== Dostarczone dane ==
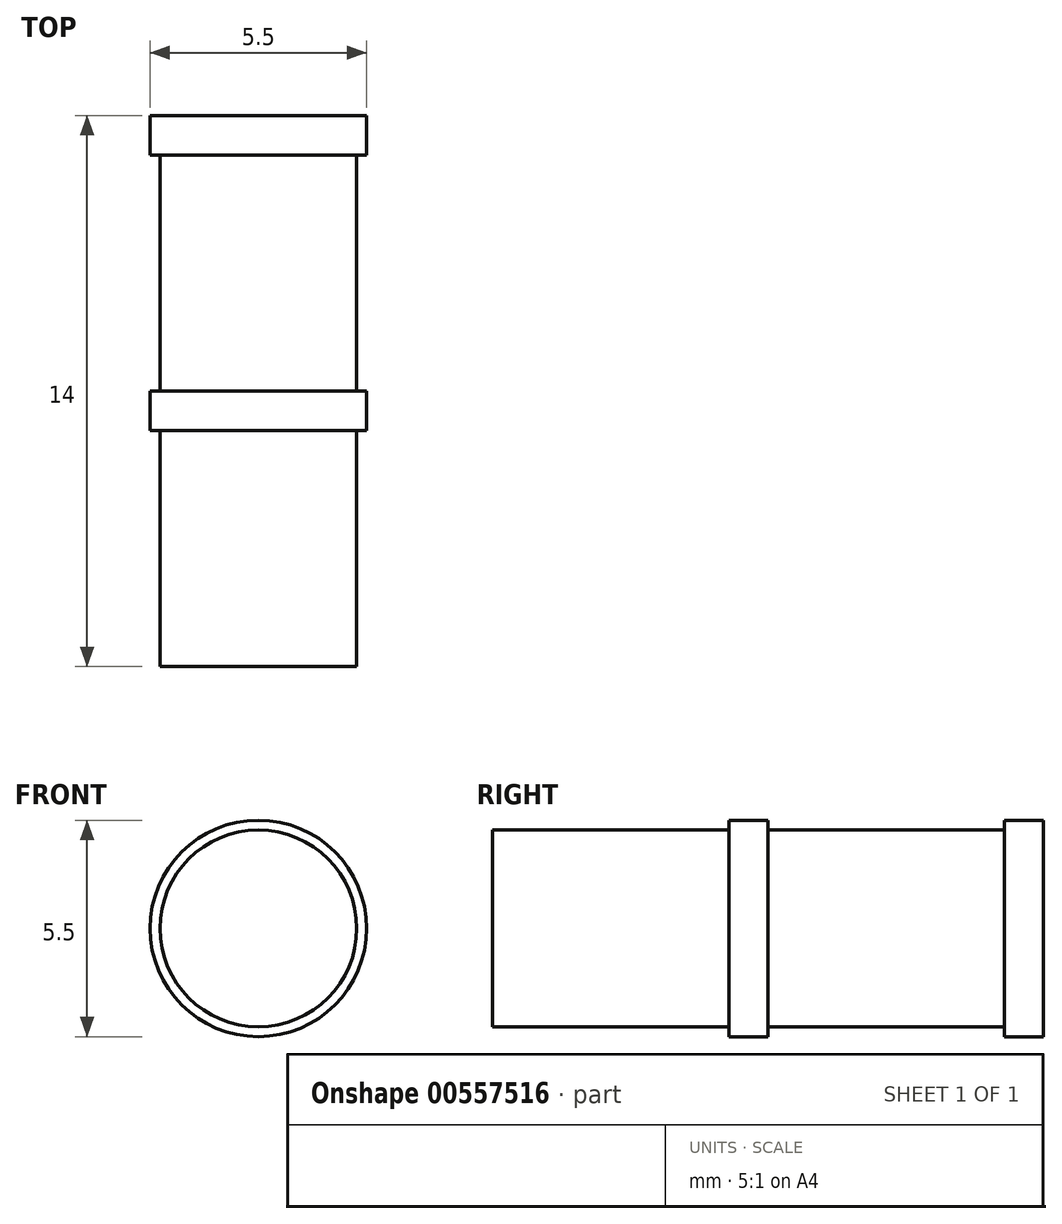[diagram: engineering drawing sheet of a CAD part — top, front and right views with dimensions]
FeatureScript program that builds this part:
annotation { "Feature Type Name" : "Feature", "Feature Type Description" : "" }
export const myFeature = defineFeature(function(context is Context, id is Id, definition is map)
    precondition{}
    {
        {
            var Q0;
            Q0=qCreatedBy(makeId("Front.planeOp"),FACE);
            var sketch = newSketch(context, id + "F0", { "sketchPlane" : qUnion([Q0])});
            skCircle(sketch, "E0", {"center": v(0, 0) * mm, "radius": 2.75 * mm});
            skSolve(sketch);
        }
        {
            var Q0;
            Q0 = qSketchRegion(id + "F0", true);
            extrude(context, id + "F1", {"entities" : qUnion([Q0]), "endBound" : BoundingType.SYMMETRIC, "depth" : 14 * mm, "offsetDistance" : 25 * mm});
        }
        {
            var Q0;
            Q0=makeQuery(id+"F1.opExtrude","CAP_FACE",FACE,{"disambiguationData":[OSD([sQuery(id+"F0.wireOp",EDGE,"E0")])],"isStart":false});
            var sketch = newSketch(context, id + "F2", { "sketchPlane" : qUnion([Q0])});
            skCircle(sketch, "E1", {"center": v(0, 0) * mm, "radius": 2.75 * mm});
            skCircle(sketch, "E2", {"center": v(0, 0) * mm, "radius": 2.5 * mm});
            skSolve(sketch);
        }
        {
            var Q0;
            Q0=makeQuery(id+"F2.imprint","IMPRINT",FACE,{"disambiguationData":[TD([[makeQuery(id+"F2.imprint","IMPRINT",EDGE,{"derivedFrom":sQuery(id+"F2.wireOp",EDGE,"E1")}),1.0]])]});
            extrude(context, id + "F3", {"entities" : qUnion([Q0]), "operationType" : NewBodyOperationType.REMOVE, "oppositeDirection" : true, "depth" : 6 * mm, "offsetDistance" : 25 * mm});
        }
        {
            var Q0;
            Q0=qCreatedBy(makeId("Front.planeOp"),FACE);
            var sketch = newSketch(context, id + "F4", { "sketchPlane" : qUnion([Q0])});
            skCircle(sketch, "E3", {"center": v(0, 0) * mm, "radius": 2.5 * mm});
            skCircle(sketch, "E4", {"center": v(0, 0) * mm, "radius": 2.75 * mm});
            skSolve(sketch);
        }
        {
            var Q0;
            Q0 = qSketchRegion(id + "F4", true);
            extrude(context, id + "F5", {"entities" : qUnion([Q0]), "operationType" : NewBodyOperationType.REMOVE, "oppositeDirection" : true, "depth" : 6 * mm, "offsetDistance" : 25 * mm});
        }
    });
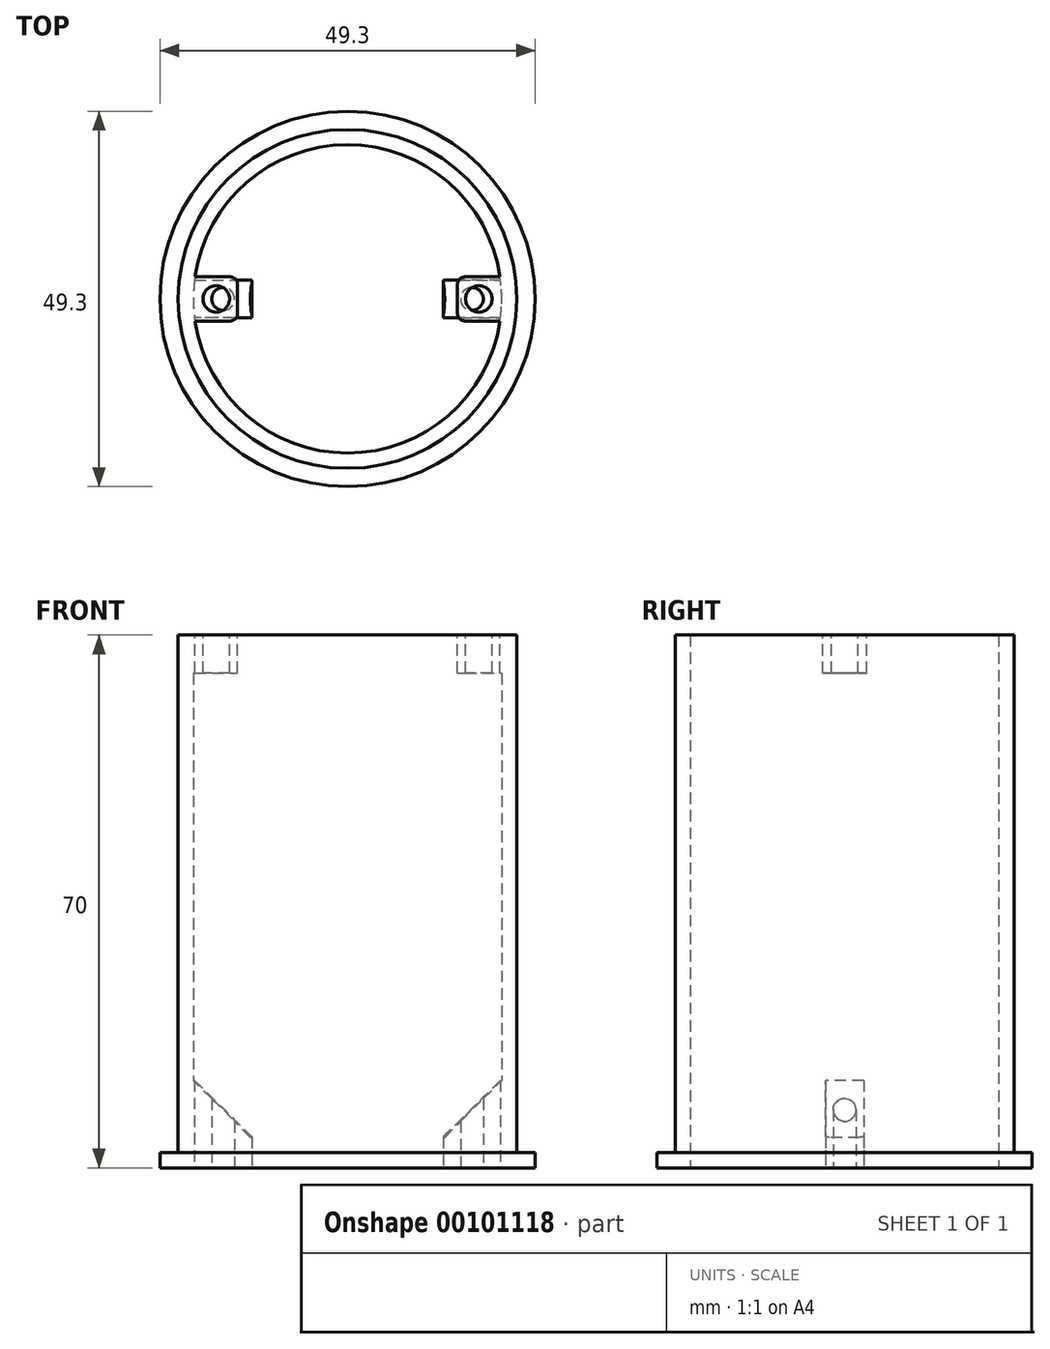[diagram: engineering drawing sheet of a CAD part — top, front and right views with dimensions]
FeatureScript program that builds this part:
annotation { "Feature Type Name" : "Feature", "Feature Type Description" : "" }
export const myFeature = defineFeature(function(context is Context, id is Id, definition is map)
    precondition{}
    {
        {
            var Q0;
            Q0=qCreatedBy(makeId("Top.planeOp"),FACE);
            var sketch = newSketch(context, id + "F0", { "sketchPlane" : qUnion([Q0])});
            skLineSegment(sketch, "E0.bottom", {"start": v(-4, 4) * mm, "end": v(4, 4) * mm});
            skLineSegment(sketch, "E0.top", {"start": v(-4, -4) * mm, "end": v(4, -4) * mm});
            skLineSegment(sketch, "E0.left", {"start": v(-4, 4) * mm, "end": v(-4, -4) * mm});
            skLineSegment(sketch, "E0.right", {"start": v(4, 4) * mm, "end": v(4, -4) * mm});
            skPoint(sketch, "E0.middle", {"position": v(0, 0) * mm});
            skLineSegment(sketch, "E1.bottom", {"start": v(-11, 11) * mm, "end": v(11, 11) * mm});
            skLineSegment(sketch, "E1.top", {"start": v(-11, -11) * mm, "end": v(11, -11) * mm});
            skLineSegment(sketch, "E1.left", {"start": v(-11, 11) * mm, "end": v(-11, -11) * mm});
            skLineSegment(sketch, "E1.right", {"start": v(11, 11) * mm, "end": v(11, -11) * mm});
            skCircle(sketch, "E2", {"center": v(0, 0) * mm, "radius": 10 * mm});
            skPoint(sketch, "E3", {"position": v(-7.5, 0) * mm});
            skPoint(sketch, "E3.positionSnap0", {"position": v(-11, 0) * mm});
            skCircle(sketch, "E4", {"center": v(-7.5, 0) * mm, "radius": 1.5 * mm});
            skPoint(sketch, "E5", {"position": v(7.5, 0) * mm});
            skPoint(sketch, "E5.positionSnap0", {"position": v(11, 0) * mm});
            skCircle(sketch, "E6", {"center": v(7.5, 0) * mm, "radius": 1.5 * mm});
            skCircle(sketch, "E7", {"center": v(0, 0) * mm, "radius": 22.25 * mm});
            skCircle(sketch, "E8", {"center": v(0, 0) * mm, "radius": 20.25 * mm});
            skSolve(sketch);
        }
        {
            var Q0;
            Q0=makeQuery(id+"F0.imprint","IMPRINT",FACE,{"disambiguationData":[TD([[makeQuery(id+"F0.imprint","IMPRINT",EDGE,{"derivedFrom":sQuery(id+"F0.wireOp",EDGE,"E7")}),1.0]])]});
            extrude(context, id + "F1", {"entities" : qUnion([Q0]), "depth" : 70 * mm});
        }
        {
            var Q0;
            Q0=makeQuery(id+"F1.opExtrude","CAP_FACE",FACE,{"disambiguationData":[OSD([sQuery(id+"F0.wireOp",EDGE,"E7"),sQuery(id+"F0.wireOp",EDGE,"E8")])],"isStart":false});
            cPlane(context, id + "F2", {"entities" : qUnion([Q0]), "cplaneType" : CPlaneType.OFFSET, "offset" : 0 * mm, "width" : 150 * mm, "height" : 150 * mm});
        }
        {
            var Q0;
            Q0=qCreatedBy(id+"F2.planeOp",FACE);
            var sketch = newSketch(context, id + "F3", { "sketchPlane" : qUnion([Q0])});
            skCircle(sketch, "E9", {"center": v(0, 0) * mm, "radius": 11.2 * mm});
            skCircle(sketch, "E10", {"center": v(0, 0) * mm, "radius": 20.25 * mm});
            skCircle(sketch, "E11", {"center": v(0, 0) * mm, "radius": 6.2 * mm});
            skSolve(sketch);
        }
        {
            var Q0;
            Q0=makeQuery(id+"F3.imprint","IMPRINT",FACE,{"disambiguationData":[TD([[makeQuery(id+"F3.imprint","IMPRINT",EDGE,{"derivedFrom":sQuery(id+"F3.wireOp",EDGE,"E10")}),1.0]])]});
            extrude(context, id + "F4", {"entities" : qUnion([Q0]), "oppositeDirection" : true, "depth" : 12 * mm});
        }
        {
            var Q0;
            Q0=makeQuery(id+"F3.imprint","IMPRINT",FACE,{"disambiguationData":[TD([[makeQuery(id+"F3.imprint","IMPRINT",EDGE,{"derivedFrom":sQuery(id+"F3.wireOp",EDGE,"E9")}),1.0]])]});
            extrude(context, id + "F5", {"entities" : qUnion([Q0]), "operationType" : NewBodyOperationType.ADD, "oppositeDirection" : true, "depth" : 4 * mm});
        }
        {
            var Q0;
            Q0=qCreatedBy(makeId("Top.planeOp"),FACE);
            var sketch = newSketch(context, id + "F6", { "sketchPlane" : qUnion([Q0])});
            skLineSegment(sketch, "E12", {"start": v(-20.1, 2.5) * mm, "end": v(-12.6, 2.5) * mm});
            skLineSegment(sketch, "E13", {"start": v(-12.6, 2.5) * mm, "end": v(-12.6, -2.5) * mm});
            skLineSegment(sketch, "E14", {"start": v(-12.6, -2.5) * mm, "end": v(-20.1, -2.5) * mm});
            skLineSegment(sketch, "E15", {"start": v(-20.1, -2.5) * mm, "end": v(-21.11, 0) * mm});
            skLineSegment(sketch, "E16", {"start": v(-21.11, 0) * mm, "end": v(-20.1, 2.5) * mm});
            skPoint(sketch, "E17", {"position": v(-16.35, 0) * mm});
            skPoint(sketch, "E17.positionSnap0", {"position": v(-12.6, 0) * mm});
            skPoint(sketch, "E17.positionSnap1", {"position": v(-16.35, 2.5) * mm});
            skCircle(sketch, "E18", {"center": v(-16.35, 0) * mm, "radius": 1.5 * mm});
            skLineSegment(sketch, "E19.MirrorCS", {"start": v(20.1, -2.5) * mm, "end": v(21.11, 0) * mm});
            skLineSegment(sketch, "E20.MirrorCS", {"start": v(21.11, 0) * mm, "end": v(20.1, 2.5) * mm});
            skLineSegment(sketch, "E21.MirrorCS", {"start": v(20.1, 2.5) * mm, "end": v(12.6, 2.5) * mm});
            skCircle(sketch, "E22.MirrorC", {"center": v(16.35, 0) * mm, "radius": 1.5 * mm});
            skLineSegment(sketch, "E23.MirrorCS", {"start": v(12.6, 2.5) * mm, "end": v(12.6, -2.5) * mm});
            skLineSegment(sketch, "E24.MirrorCS", {"start": v(12.6, -2.5) * mm, "end": v(20.1, -2.5) * mm});
            skSolve(sketch);
        }
        {
            var Q0;
            Q0=makeQuery(id+"F6.imprint","IMPRINT",FACE,{"disambiguationData":[TD([[makeQuery(id+"F6.imprint","IMPRINT",EDGE,{"derivedFrom":sQuery(id+"F6.wireOp",EDGE,"E12")}),-1.0]])]});
            var Q1;
            Q1=makeQuery(id+"F6.imprint","IMPRINT",FACE,{"disambiguationData":[TD([[makeQuery(id+"F6.imprint","IMPRINT",EDGE,{"derivedFrom":sQuery(id+"F6.wireOp",EDGE,"E19.MirrorCS")}),1.0]])]});
            extrude(context, id + "F7", {"entities" : qUnion([Q0, Q1]), "operationType" : NewBodyOperationType.ADD, "depth" : 4 * mm});
        }
        {
            var Q0;
            Q0=makeQuery(id+"F7.boolean.opBoolean","MERGE",FACE,{"derivedFrom":[makeQuery(id+"F1.opExtrude","CAP_FACE",FACE,{"disambiguationData":[OSD([sQuery(id+"F0.wireOp",EDGE,"E7"),sQuery(id+"F0.wireOp",EDGE,"E8")])],"isStart":true}),makeQuery(id+"F7.opExtrude","CAP_FACE",FACE,{"disambiguationData":[OSD([sQuery(id+"F6.wireOp",EDGE,"E12"),sQuery(id+"F6.wireOp",EDGE,"E13"),sQuery(id+"F6.wireOp",EDGE,"E14"),sQuery(id+"F6.wireOp",EDGE,"E15"),sQuery(id+"F6.wireOp",EDGE,"E16"),sQuery(id+"F6.wireOp",EDGE,"E18")])],"isStart":true}),makeQuery(id+"F7.opExtrude","CAP_FACE",FACE,{"disambiguationData":[OSD([sQuery(id+"F6.wireOp",EDGE,"E19.MirrorCS"),sQuery(id+"F6.wireOp",EDGE,"E20.MirrorCS"),sQuery(id+"F6.wireOp",EDGE,"E21.MirrorCS"),sQuery(id+"F6.wireOp",EDGE,"E22.MirrorC"),sQuery(id+"F6.wireOp",EDGE,"E23.MirrorCS"),sQuery(id+"F6.wireOp",EDGE,"E24.MirrorCS")])],"isStart":true})]});
            var sketch = newSketch(context, id + "F8", { "sketchPlane" : qUnion([Q0])});
            skCircle(sketch, "E25", {"center": v(0, 0) * mm, "radius": 24.65 * mm});
            skSolve(sketch);
        }
        {
            var Q0;
            Q0=makeQuery(id+"F8.imprint","IMPRINT",FACE,{"disambiguationData":[TD([[makeQuery(id+"F8.imprint","IMPRINT",EDGE,{"derivedFrom":sQuery(id+"F8.wireOp",EDGE,"E25")}),1.0]])]});
            extrude(context, id + "F9", {"entities" : qUnion([Q0]), "operationType" : NewBodyOperationType.ADD, "oppositeDirection" : true, "depth" : 2 * mm});
        }
        {
            var Q0;
            Q0=makeQuery(id+"F4.opExtrude","SWEPT_BODY",BODY,{"disambiguationData":[OSD([sQuery(id+"F3.wireOp",EDGE,"E9"),sQuery(id+"F3.wireOp",EDGE,"E10")])]});
            transform(context, id + "F10", {"entities" : qUnion([Q0]), "transformType" : TransformType.TRANSLATION_3D, "dx" : 0 * mm, "dy" : 0 * mm, "dz" : 0 * mm, "makeCopy" : true});
        }
        {
            var Q0;
            Q0=makeQuery(id+"F10.opPattern","COPY",BODY,{"derivedFrom":makeQuery(id+"F4.opExtrude","SWEPT_BODY",BODY,{"disambiguationData":[OSD([sQuery(id+"F3.wireOp",EDGE,"E9"),sQuery(id+"F3.wireOp",EDGE,"E10")])]}),"instanceName":"1"});
            deleteBodies(context, id + "F11", {"entities" : qUnion([Q0])});
        }
        {
            var Q0;
            Q0=makeQuery(id+"F4.opExtrude","SWEPT_BODY",BODY,{"disambiguationData":[OSD([sQuery(id+"F3.wireOp",EDGE,"E9"),sQuery(id+"F3.wireOp",EDGE,"E10")])]});
            deleteBodies(context, id + "F12", {"entities" : qUnion([Q0])});
        }
        {
            var Q0;
            Q0=makeQuery(id+"F1.opExtrude","CAP_FACE",FACE,{"disambiguationData":[OSD([sQuery(id+"F0.wireOp",EDGE,"E7"),sQuery(id+"F0.wireOp",EDGE,"E8")])],"isStart":false});
            var sketch = newSketch(context, id + "F13", { "sketchPlane" : qUnion([Q0])});
            skLineSegment(sketch, "E26", {"start": v(-20.04, 2.9) * mm, "end": v(-15.45, 2.9) * mm});
            skLineSegment(sketch, "E27", {"start": v(-14.45, 1.9) * mm, "end": v(-14.45, -1.9) * mm});
            skLineSegment(sketch, "E28", {"start": v(-15.45, -2.9) * mm, "end": v(-20.04, -2.9) * mm});
            skPoint(sketch, "E29.visualSharp", {"position": v(-14.45, 2.9) * mm});
            skArc(sketch, "E29.filletArc", {"start": v(-14.45, 1.9) * mm, "mid": v(-14.74, 2.6) * mm, "end": v(-15.45, 2.9) * mm});
            skPoint(sketch, "E30.visualSharp", {"position": v(-14.45, -2.9) * mm});
            skArc(sketch, "E30.filletArc", {"start": v(-15.45, -2.9) * mm, "mid": v(-14.74, -2.6) * mm, "end": v(-14.45, -1.9) * mm});
            skPoint(sketch, "E31", {"position": v(-17.25, 0) * mm});
            skLineSegment(sketch, "E32.MirrorCS", {"start": v(15.45, -2.9) * mm, "end": v(20.04, -2.9) * mm});
            skArc(sketch, "E33.MirrorCS", {"start": v(15.45, -2.9) * mm, "mid": v(14.74, -2.6) * mm, "end": v(14.45, -1.9) * mm});
            skPoint(sketch, "E34.MirrorP", {"position": v(17.25, 0) * mm});
            skLineSegment(sketch, "E35.MirrorCS", {"start": v(20.04, 2.9) * mm, "end": v(15.45, 2.9) * mm});
            skLineSegment(sketch, "E36.MirrorCS", {"start": v(14.45, 1.9) * mm, "end": v(14.45, -1.9) * mm});
            skArc(sketch, "E37.MirrorCS", {"start": v(14.45, 1.9) * mm, "mid": v(14.74, 2.6) * mm, "end": v(15.45, 2.9) * mm});
            skSolve(sketch);
        }
        {
            var Q0;
            {var subQ1=sQuery(id+"F13.wireOp",EDGE,"E26");Q0=makeQuery(id+"F13.imprint","IMPRINT",FACE,{"disambiguationData":[TD([[makeQuery(id+"F13.imprint","IMPRINT",EDGE,{"derivedFrom":subQ1}),-1.0]])]});}
            var Q1;
            {var subQ1=sQuery(id+"F13.wireOp",EDGE,"E32.MirrorCS");Q1=makeQuery(id+"F13.imprint","IMPRINT",FACE,{"disambiguationData":[TD([[makeQuery(id+"F13.imprint","IMPRINT",EDGE,{"derivedFrom":subQ1}),1.0]])]});}
            extrude(context, id + "F14", {"entities" : qUnion([Q0, Q1]), "operationType" : NewBodyOperationType.ADD, "oppositeDirection" : true, "depth" : 5 * mm});
        }
        {
            var Q0;
            Q0=sQuery(id+"F13.wireOp",VERTEX,"E31");
            var Q1;
            Q1=sQuery(id+"F13.wireOp",VERTEX,"E34.MirrorP");
            var Q2;
            Q2=makeQuery(id+"F1.opExtrude","SWEPT_BODY",BODY,{"disambiguationData":[OSD([sQuery(id+"F0.wireOp",EDGE,"E7"),sQuery(id+"F0.wireOp",EDGE,"E8")])]});
            hole(context, id + "F15", {"style" : HoleStyle.SIMPLE, "endStyle" : HoleEndStyle.BLIND, "holeDiameter" : 3.5 * mm, "holeDepth" : 25 * mm, "locations" : qUnion([Q0, Q1]), "scope" : qUnion([Q2])});
        }
        {
            var Q0;
            Q0=makeQuery(id+"F7.boolean.opBoolean","INTERSECT",EDGE,{"derivedFrom":[makeQuery(id+"F1.opExtrude","SWEPT_FACE",FACE,{"disambiguationData":[OSD([sQuery(id+"F0.wireOp",EDGE,"E8")])]}),makeQuery(id+"F7.opExtrude","CAP_FACE",FACE,{"disambiguationData":[OSD([sQuery(id+"F6.wireOp",EDGE,"E12"),sQuery(id+"F6.wireOp",EDGE,"E13"),sQuery(id+"F6.wireOp",EDGE,"E14"),sQuery(id+"F6.wireOp",EDGE,"E15"),sQuery(id+"F6.wireOp",EDGE,"E16"),sQuery(id+"F6.wireOp",EDGE,"E18")])],"isStart":false})]});
            var Q1;
            Q1=makeQuery(id+"F7.boolean.opBoolean","INTERSECT",EDGE,{"derivedFrom":[makeQuery(id+"F1.opExtrude","SWEPT_FACE",FACE,{"disambiguationData":[OSD([sQuery(id+"F0.wireOp",EDGE,"E8")])]}),makeQuery(id+"F7.opExtrude","CAP_FACE",FACE,{"disambiguationData":[OSD([sQuery(id+"F6.wireOp",EDGE,"E19.MirrorCS"),sQuery(id+"F6.wireOp",EDGE,"E20.MirrorCS"),sQuery(id+"F6.wireOp",EDGE,"E21.MirrorCS"),sQuery(id+"F6.wireOp",EDGE,"E22.MirrorC"),sQuery(id+"F6.wireOp",EDGE,"E23.MirrorCS"),sQuery(id+"F6.wireOp",EDGE,"E24.MirrorCS")])],"isStart":false})]});
            chamfer(context, id + "F16", {"entities" : qUnion([Q0, Q1]), "width" : 7.5 * mm, "tangentPropagation" : true});
        }
    });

== Opis zadania ==
Pokaż każdy wiersz powyższego listingu, w którym występuje ciąg „skArc”.

== Odpowiedź końcowa ==
            skArc(sketch, "E29.filletArc", {"start": v(-14.45, 1.9) * mm, "mid": v(-14.74, 2.6) * mm, "end": v(-15.45, 2.9) * mm});
            skArc(sketch, "E30.filletArc", {"start": v(-15.45, -2.9) * mm, "mid": v(-14.74, -2.6) * mm, "end": v(-14.45, -1.9) * mm});
            skArc(sketch, "E33.MirrorCS", {"start": v(15.45, -2.9) * mm, "mid": v(14.74, -2.6) * mm, "end": v(14.45, -1.9) * mm});
            skArc(sketch, "E37.MirrorCS", {"start": v(14.45, 1.9) * mm, "mid": v(14.74, 2.6) * mm, "end": v(15.45, 2.9) * mm});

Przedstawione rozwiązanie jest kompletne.